Once again, Google's search engines are failing to block fake, AI-generated imagery from its top search results.
Google's inability to protect its top search results from fake, AI-generated imagery continues.
It's been 30 years since China's infamous Tiananmen Square Massacre, and the "Tank Man" photograph, a striking image of a protestor standing in front of a column of Type 59 tanks, remains one of the most iconic and enduring artifacts from the brutal government-civilian conflict. But already, it appears that AI is rewriting the decades-long history of the photograph; google "Tank Man" lately, and you might be met with a fake, AI-generated "Tank Man Selfie" as the platform's top — and featured — search result.
To be clear, it doesn't seem like the image was created as an intentional piece of misinformation. It would be one thing if whoever made it had included the AI-generated photo in, say, a blog post about Tiananmen Square. But they didn't — as noted by 404 Media, who first reported the story, the AI-generated fake was first posted to the subreddit r/midjourney about six months ago. The user who posted it, who goes by the fitting handle Ouroboros696969 on the platform, never pretended that the image was real; after all, they posted the photo to a designated community dedicated to sharing AI-spun imagery — a point that Ouroboros696969 reiterated earlier today when they were accused by another Redditor of "spreading misinformation" on Google.
"Bro take it up with Google," Ouroboros696969 wrote in response to the accusation. "I posted this image to a SUBREDDIT SPECIFICALLY FOR AI ART YOU DUNCE."
Gotta say: Ouroboros696969 makes a good case. Intentions aside, though, when an image like this makes its way into a coveted top spot in Google's search overview, which effectively functions as a defacto TL;DR for the web's vast search results, it can well be argued that it becomes misinformation.
Google isn't just a passive information reservoir. Through its algorithms, search overviews, and featured search snippets, it also functions as an information organizer. When there's a flaw in the way that information is organized — for example, when Google search somehow decides that a piece of content posted to a forum where people exclusively share fake, AI-generated images is useful or quality material — that information's context can get deeply confused.

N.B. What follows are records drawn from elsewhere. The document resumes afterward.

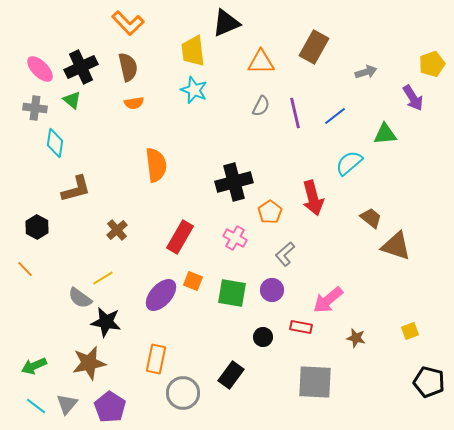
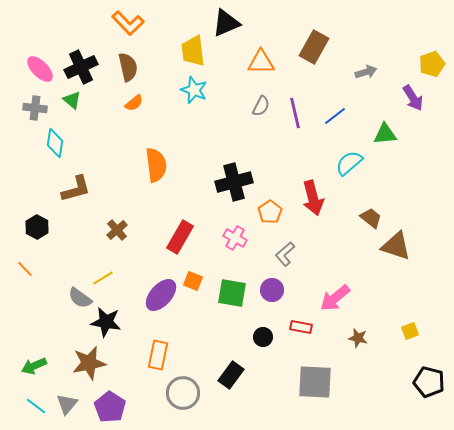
orange semicircle at (134, 103): rotated 30 degrees counterclockwise
pink arrow at (328, 300): moved 7 px right, 2 px up
brown star at (356, 338): moved 2 px right
orange rectangle at (156, 359): moved 2 px right, 4 px up
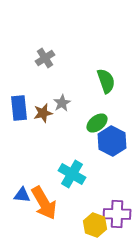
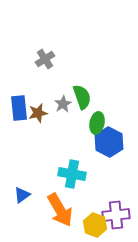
gray cross: moved 1 px down
green semicircle: moved 24 px left, 16 px down
gray star: moved 1 px right, 1 px down
brown star: moved 5 px left
green ellipse: rotated 40 degrees counterclockwise
blue hexagon: moved 3 px left, 1 px down
cyan cross: rotated 20 degrees counterclockwise
blue triangle: rotated 42 degrees counterclockwise
orange arrow: moved 16 px right, 7 px down
purple cross: moved 1 px left, 1 px down; rotated 8 degrees counterclockwise
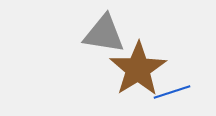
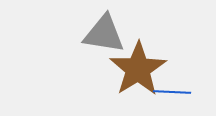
blue line: rotated 21 degrees clockwise
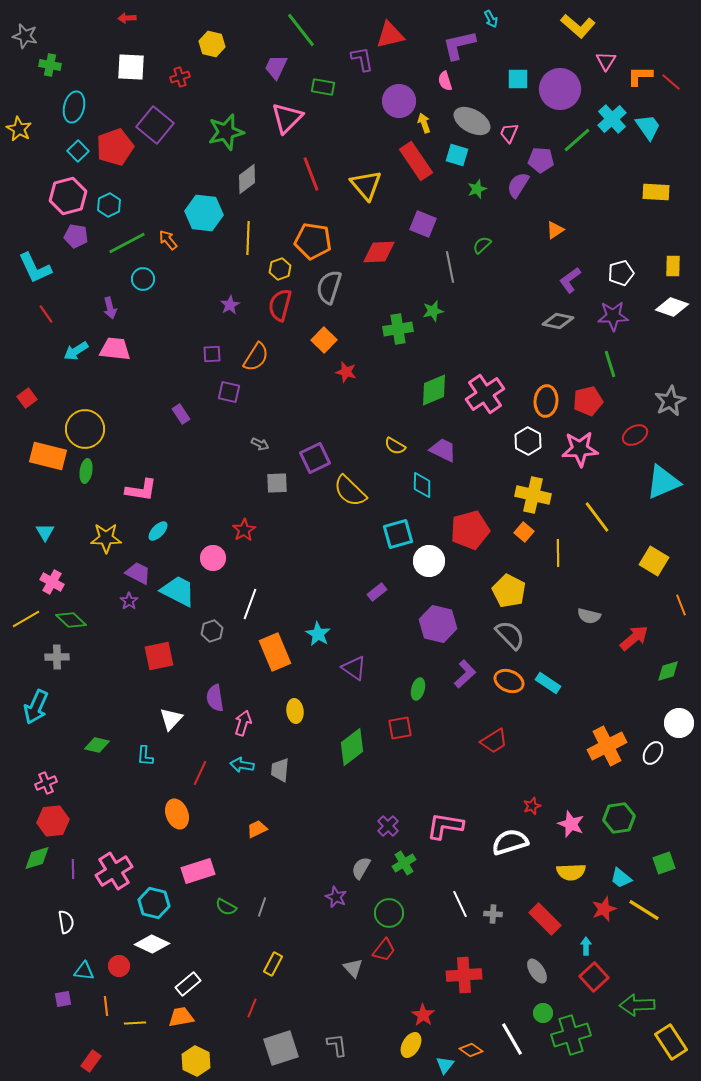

It's worth noting that the search giant hasn't forbidden synthetic content from its search rankings entirely, stating in its AI policy, as 404 points out, that "Google's ranking systems aim to reward original, high-quality content that demonstrates qualities of what we call E-E-A-T: expertise, experience, authoritativeness, and trustworthiness." This, Google says, is part of its "focus on the quality of content, rather than how content is produced," adding that EEAT "is a useful guide that has helped us deliver reliable, high-quality results to users for years."
"However content is produced, our systems look to surface high-quality information from reliable sources, and not information that contradicts well-established consensus on important topics," Google states elsewhere in its ranking system policy. "On topics where information quality is critically important — like health, civic, or financial information — our systems place an even greater emphasis on signals of reliability."
Forgive us, but "Tank Man Selfie," taken from a fake image depository that just about anyone can post to, doesn't exactly seem to qualify as EEAT-level material. And to that end, the sheer lack of nuance that Google's algorithms displayed here doesn't induce much confidence that the search giant's systems will be able to parse through more complex cases of phony AI material.
Google does appear to be fixing the problem. In our testing, the selfie only showed up on certain browsers and devices, as if the algorithms were grappling with a search demotion in real time. When we reached out, a spokesperson for Google confirmed that action had been taken to "remove the image from the Search feature," as its "policies for this feature don't allow inaccurate content on public interest topics like this."
"On Google Search, we build our systems to show helpful and high-quality information, while giving users the tools that they need to make sense of what they find online," the spokesperson added. "Given the scale of the open web, however, it's possible that our systems might not always select the best images regardless of how those images are produced, AI-generated or not."
Even so, the game of cat-and-mouse that Google seems to be playing with AI-generated material in its search results feels dysfunctional. We're still at the cusp of generative AI's impact on our digital world and the information webs that run within it — and if Google's algorithms can't keep up, the usability of the entire web will surely suffer.